Parkinson, der kleine Zauberer

Eines Tages wachte der Autor und Übersetzer Wigand Lange auf und konnte seinen Arm nicht mehr richtig bewegen. Die Diagnose war ernüchternd: Lange leidet unter der unheilbaren Parkinson-Krankheit. Seitdem bestimmt sie sein Leben: Die schweren Glieder, die Kopfschmerzen, die zitternden Hände – kaum ein Tag vergeht, an dem der mittlerweile 65-jährige nicht an seinen unsichtbaren Begleiter erinnert wird.

Doch Lange lernte, mit der Krankheit zu leben.
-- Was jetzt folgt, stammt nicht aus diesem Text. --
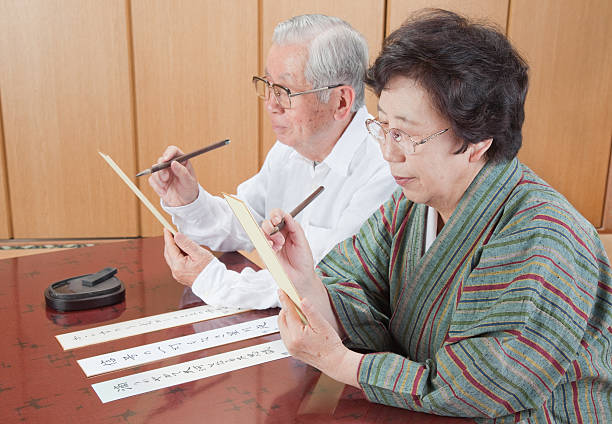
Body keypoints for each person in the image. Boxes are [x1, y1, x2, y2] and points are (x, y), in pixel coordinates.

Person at [263, 9, 612, 422]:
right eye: (384, 127)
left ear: (477, 141)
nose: (389, 152)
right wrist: (304, 277)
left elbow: (480, 387)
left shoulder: (545, 236)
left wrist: (341, 363)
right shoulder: (410, 206)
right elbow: (351, 284)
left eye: (407, 135)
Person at [150, 14, 396, 309]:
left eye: (285, 92)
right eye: (267, 85)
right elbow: (245, 224)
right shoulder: (289, 149)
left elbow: (319, 281)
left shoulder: (385, 168)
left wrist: (212, 280)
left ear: (340, 101)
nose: (270, 104)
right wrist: (189, 199)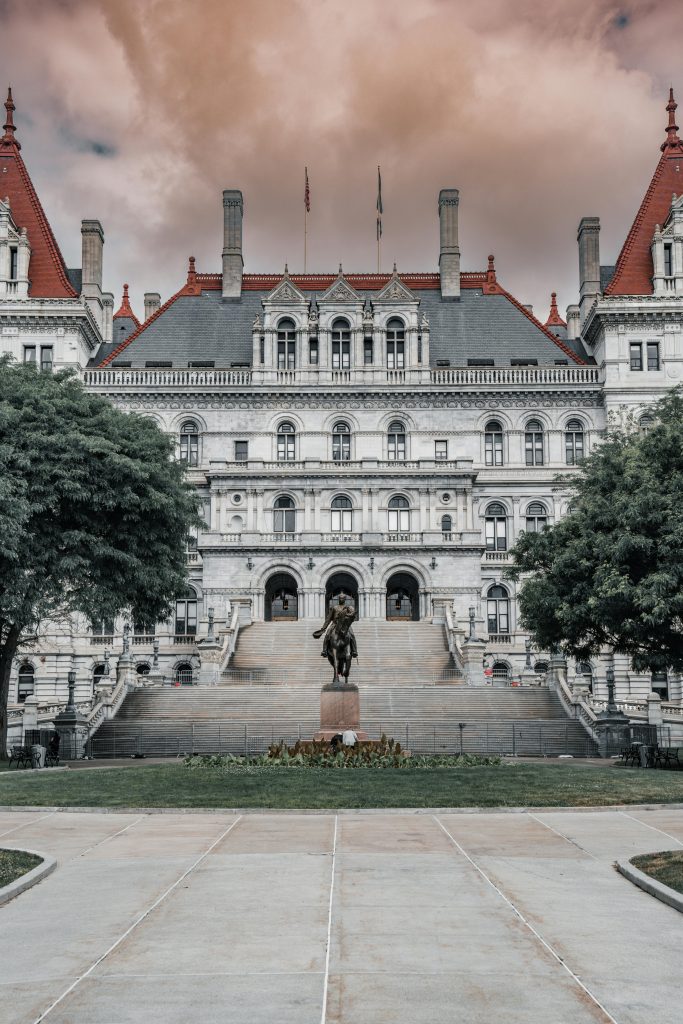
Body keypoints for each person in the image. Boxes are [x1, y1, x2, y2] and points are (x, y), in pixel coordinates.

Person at [313, 592, 358, 659]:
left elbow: (351, 617)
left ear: (345, 599)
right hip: (335, 624)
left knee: (352, 635)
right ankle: (324, 650)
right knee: (327, 635)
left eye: (342, 598)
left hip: (345, 625)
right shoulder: (334, 608)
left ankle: (354, 651)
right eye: (340, 598)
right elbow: (328, 619)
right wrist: (323, 628)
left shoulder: (348, 608)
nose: (341, 599)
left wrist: (351, 616)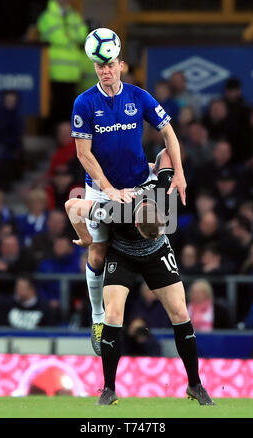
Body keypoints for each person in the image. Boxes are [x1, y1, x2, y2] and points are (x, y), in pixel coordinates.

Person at [65, 148, 214, 406]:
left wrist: (176, 170)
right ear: (136, 224)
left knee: (180, 312)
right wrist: (87, 237)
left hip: (157, 252)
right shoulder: (114, 209)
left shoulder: (162, 190)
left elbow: (167, 151)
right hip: (123, 253)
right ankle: (109, 389)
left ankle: (195, 384)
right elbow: (72, 205)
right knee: (113, 315)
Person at [71, 42, 187, 355]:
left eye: (109, 64)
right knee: (97, 254)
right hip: (101, 186)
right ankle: (97, 318)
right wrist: (108, 189)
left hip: (138, 183)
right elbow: (83, 153)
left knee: (154, 225)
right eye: (99, 66)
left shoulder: (138, 96)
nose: (105, 71)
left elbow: (169, 134)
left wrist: (180, 173)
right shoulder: (84, 102)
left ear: (121, 64)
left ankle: (160, 271)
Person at [37, 0, 88, 125]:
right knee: (56, 108)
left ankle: (67, 140)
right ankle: (55, 137)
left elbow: (83, 34)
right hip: (55, 72)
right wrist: (72, 37)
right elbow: (57, 37)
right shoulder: (47, 16)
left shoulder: (74, 15)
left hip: (73, 73)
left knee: (70, 109)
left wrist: (68, 36)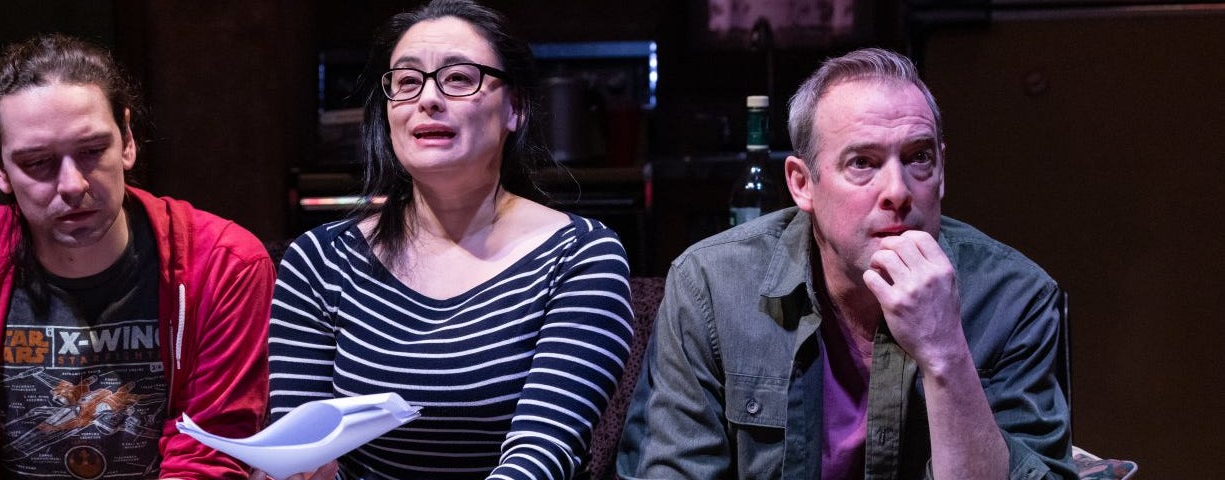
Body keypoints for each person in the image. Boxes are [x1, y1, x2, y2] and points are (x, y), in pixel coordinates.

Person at [616, 48, 1075, 479]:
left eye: (919, 158)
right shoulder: (711, 286)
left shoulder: (1017, 298)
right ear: (802, 184)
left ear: (941, 172)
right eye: (863, 162)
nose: (897, 190)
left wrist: (945, 355)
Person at [266, 1, 635, 479]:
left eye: (460, 78)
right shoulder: (320, 261)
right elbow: (303, 454)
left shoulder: (581, 256)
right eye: (406, 81)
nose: (428, 99)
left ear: (516, 108)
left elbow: (541, 456)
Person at [0, 34, 274, 480]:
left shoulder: (224, 264)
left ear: (127, 140)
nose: (72, 185)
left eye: (92, 152)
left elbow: (210, 454)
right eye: (38, 163)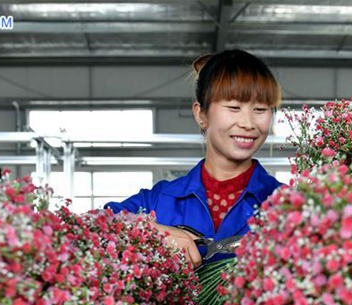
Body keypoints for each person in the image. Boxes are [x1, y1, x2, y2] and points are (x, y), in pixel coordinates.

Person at [105, 49, 284, 268]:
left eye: (260, 109)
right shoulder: (159, 201)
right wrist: (150, 232)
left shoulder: (288, 204)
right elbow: (91, 225)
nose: (248, 123)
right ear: (201, 114)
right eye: (234, 108)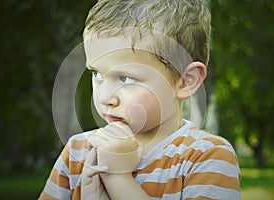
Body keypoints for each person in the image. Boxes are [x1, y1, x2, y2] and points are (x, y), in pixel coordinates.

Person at [39, 0, 240, 199]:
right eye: (96, 74)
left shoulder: (206, 157)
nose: (104, 97)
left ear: (184, 81)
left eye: (125, 78)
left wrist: (118, 179)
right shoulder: (78, 151)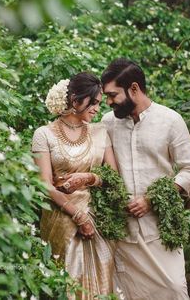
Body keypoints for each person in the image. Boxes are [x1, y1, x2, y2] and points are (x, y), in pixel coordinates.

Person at [101, 58, 190, 300]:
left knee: (174, 289)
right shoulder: (107, 123)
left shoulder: (170, 121)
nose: (109, 101)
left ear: (134, 88)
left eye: (113, 95)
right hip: (123, 232)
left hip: (161, 228)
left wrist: (151, 199)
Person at [32, 72, 118, 299]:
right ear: (75, 100)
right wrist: (79, 216)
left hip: (98, 218)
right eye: (94, 102)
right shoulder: (44, 134)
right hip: (61, 219)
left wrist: (88, 178)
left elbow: (113, 176)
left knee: (103, 285)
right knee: (67, 286)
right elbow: (45, 185)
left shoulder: (100, 132)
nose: (98, 108)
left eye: (100, 103)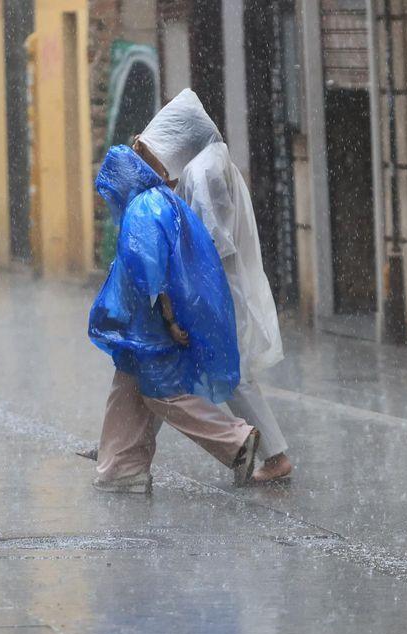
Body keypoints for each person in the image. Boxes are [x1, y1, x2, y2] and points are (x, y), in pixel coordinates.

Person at [135, 89, 293, 483]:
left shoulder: (202, 171)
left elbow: (210, 240)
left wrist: (191, 293)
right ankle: (126, 451)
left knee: (225, 373)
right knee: (169, 370)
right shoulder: (211, 161)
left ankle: (275, 457)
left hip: (217, 288)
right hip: (219, 286)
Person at [90, 144, 261, 493]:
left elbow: (150, 270)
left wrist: (168, 318)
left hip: (148, 324)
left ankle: (236, 440)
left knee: (163, 394)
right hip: (141, 327)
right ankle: (122, 466)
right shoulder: (162, 200)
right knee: (128, 389)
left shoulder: (142, 209)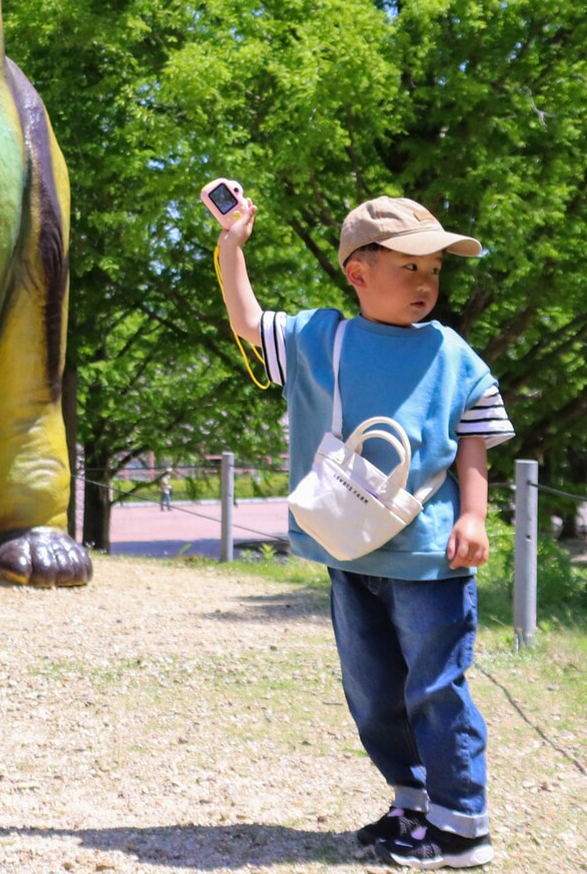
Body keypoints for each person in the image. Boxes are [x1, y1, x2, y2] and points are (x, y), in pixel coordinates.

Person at [216, 195, 514, 869]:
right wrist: (231, 247)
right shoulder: (325, 338)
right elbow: (247, 320)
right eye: (408, 266)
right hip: (348, 549)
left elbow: (475, 438)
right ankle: (413, 802)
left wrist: (474, 513)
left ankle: (462, 822)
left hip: (430, 556)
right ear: (358, 272)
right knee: (373, 687)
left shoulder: (453, 353)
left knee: (436, 685)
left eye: (433, 270)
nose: (424, 283)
Er engagiert sich in der Parkinson-Beratung, überquerte als wohl erster mit dieser Diagnose den Atlantik in einem Segelboot. Mehr noch: Er machte Parkinson zum zentralen Thema seiner schriftstellerischen Tätigkeit. Sein Buch Mein Freund Parkinson (2002/2009) ist der Versuch, in der Krankheit noch etwas gutes zu sehen, sie als Partner und nicht als Gegner zu verstehen.

Auch Alessandro Corsinis Kurzfilm Ein kleiner Zauberer, zu dem Lange sowohl das Drehbuch schrieb als auch die Rolle des Erzählers übernahm, ist eine Allegorie auf die Krankheit. Die Geschichte eines erfolgreichen Pianisten, der die Bekanntschaft mit einem mysteriösen Zwerg (dem „kleinen Zauberer“) macht, greift auf subtile Weise die anfänglichen Symptome auf und verarbeitet Langes persönliche Erfahrung in einer gefühlvollen fiktiven Erzählung.